GTPulse: Love in Quarantine, How Coronavirus is Changing Romance
If you’re currently in a romantic relationship you’re either spending more time than ever together or apart. COVID-19 has changed the way we shop, communicate, work and date, and couples everywhere are adjusting not to just the “new normal” way of everyday life, but also of dating and romance.
“I wouldn’t say spontaneity is gone but it’s definitely more difficult to do right now,”
Ashley* is a Traverse City local who has been dating her boyfriend Tyler* for almost a year now. She hasn’t been home since March 8th because she and Tyler decided to quarantine in his Suttons Bay home.
“He brought it up because I have three roommates and they were all still going into work and I wasn’t, so it just kind of made sense so I wouldn’t be exposed.”
Tyler is a medical professional who is still going to work every day which gives them both time apart.
“My quarantine is different than his so there’s kind of a disconnect there,” Ashely said. “It’s hard because he thinks it’s like a staycation for me, which it kind of is but it’s also stressful. I’m jealous he’s going into work. There are some difficulties there.”
They’re navigating their cabin fever frayed nerves through maintaining routine and spending time talking about their day with each other.
“We wake up every morning together and have coffee, we have a really strong morning ritual. We have dinner every night together when he gets home and we just talk.”
Jody Alyssa is a Traverse City local quarantining alone despite having a significant other.
“We’ve been together for two months. No, we never even thought about it,” she said. “It wouldn’t work. It’s too early in the relationship to even have that conversation, you know?”
Being in a new relationship poses unique challenges in that a couple is suddenly thrown into maintaining a long-distance relationship without really knowing each other yet. Jody was enjoying a lot of spontaneity within her new romance. Seeing her new boyfriend was as simple as exchanging a few texts on where to meet for drinks. Lately, she has to communicate with him in a different way and small gestures of romance have changed.
“We didn’t have to schedule seeing each other, it would just happen. Now a driveby with a honk and a frozen pizza on the front doorstep is heroic,” she said.
She finds that talking regularly through text and phone calls, and making future plans to look forward to help keep both of them connected and excited about the future of the relationship. She’s not detached from the difficult reality of it all, however.
“My birthday is coming up. I’ve been saying all I want for my birthday is a huge birthday slash housewarming party, I don’t care about how belated it is. I’ve talked about ‘if we’re still together,’ as a joke. ”
For married couples, spending this much time together may or may not be a big adjustment. Taylor and Abbey Cramer are navigating their new home life with ease and grace. Taylors job allowed him to spend time working from home before the COVID-19 crisis so not all of this is a huge adjustment for him.

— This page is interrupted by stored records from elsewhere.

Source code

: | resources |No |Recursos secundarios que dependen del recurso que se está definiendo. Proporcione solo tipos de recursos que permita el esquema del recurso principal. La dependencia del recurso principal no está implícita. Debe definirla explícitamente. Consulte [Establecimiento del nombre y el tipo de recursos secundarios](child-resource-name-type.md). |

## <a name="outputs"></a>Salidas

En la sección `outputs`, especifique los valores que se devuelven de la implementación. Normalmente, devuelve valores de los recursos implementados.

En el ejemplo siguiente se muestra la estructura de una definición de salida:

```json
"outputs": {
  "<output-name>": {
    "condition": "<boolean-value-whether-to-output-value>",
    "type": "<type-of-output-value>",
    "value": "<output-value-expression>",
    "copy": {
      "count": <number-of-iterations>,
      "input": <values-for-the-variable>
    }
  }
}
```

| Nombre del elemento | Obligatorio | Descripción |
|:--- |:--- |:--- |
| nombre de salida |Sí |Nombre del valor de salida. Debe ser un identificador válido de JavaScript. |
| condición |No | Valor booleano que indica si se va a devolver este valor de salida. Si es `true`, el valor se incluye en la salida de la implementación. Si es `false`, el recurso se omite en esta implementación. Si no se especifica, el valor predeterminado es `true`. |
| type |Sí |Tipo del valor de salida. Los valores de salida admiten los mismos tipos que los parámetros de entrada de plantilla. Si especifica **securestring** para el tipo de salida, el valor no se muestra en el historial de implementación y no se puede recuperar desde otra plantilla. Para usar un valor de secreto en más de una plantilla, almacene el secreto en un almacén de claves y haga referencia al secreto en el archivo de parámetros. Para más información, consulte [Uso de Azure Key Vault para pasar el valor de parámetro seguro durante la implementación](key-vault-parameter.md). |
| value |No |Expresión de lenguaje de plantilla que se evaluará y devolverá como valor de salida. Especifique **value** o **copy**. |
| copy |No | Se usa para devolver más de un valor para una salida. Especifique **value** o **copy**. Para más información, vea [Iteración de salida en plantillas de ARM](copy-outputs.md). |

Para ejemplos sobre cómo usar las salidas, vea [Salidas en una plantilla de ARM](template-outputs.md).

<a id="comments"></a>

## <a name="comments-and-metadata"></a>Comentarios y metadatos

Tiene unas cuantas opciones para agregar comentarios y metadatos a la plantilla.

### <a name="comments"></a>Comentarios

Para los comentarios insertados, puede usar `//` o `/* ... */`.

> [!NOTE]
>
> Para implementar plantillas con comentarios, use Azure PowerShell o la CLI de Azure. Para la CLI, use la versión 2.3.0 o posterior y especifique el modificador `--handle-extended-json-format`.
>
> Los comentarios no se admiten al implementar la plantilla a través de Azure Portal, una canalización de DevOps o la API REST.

“I’m working 20 hours a week right now, I was full time before,” Abbey said.
The two are spending more time together than normal, but they’re working hard to remain self-aware and understand that this is a sensitive time for everyone and nerves are raw.
“When all of this started happening with the Stay Home Stay Safe in place we knew we were going to be in a weird mental space. Societal stress was probably going to be rubbing off on us too, and so we tried to acknowledge that there were going to be emotions changing really quickly. We agreed that we would always be checking in with each other, not judging each other and just asking how one another is feeling,” Taylor said.
They’re keeping romance alive by creating intentional time for one another where they shut the outside world out for a little while, and just hang out one on one.
“Earlier in the day, we’ll say, ‘hey let’s have a date tonight.’ We’ll shower, get ready like we’re going out and we’ll have a date in the house. We’ll put our phones away and do what we would normally do outside of the house. Except we’re inside,” Abbey said.
They’re also having fun together by working on new projects. Taylor is a local content creator and is not letting quarantine dampen any creative fun. An online cooking show, Cooking With Taylor, is something that they both have fun learning, with Taylor in front of the camera and Abbey directing.
Have you found yourself sharing a space or more time with your significant other? Or are you going it alone? I’m doing it alone over here and it has been a mix of good and bad. I like waking up in the quiet and the hot water never runs outs, but there’s also no one to laugh at reruns of The Office with. Fair trade? Who knows. I’ll just be happy when this is all over and I can go get drinks with my friends, which is what Taylor and Abbey are looking forward to most too.
“For me, the list of people I want to see just keeps growing and growing and I just want to go to the most public place I can and see the most people that I’ve missed,” Taylor said.
“That’s what I was picturing too.”
As for Ashely and Tyler?
“We’re going to go fly somewhere tropical.”
*Names have been changed upon request.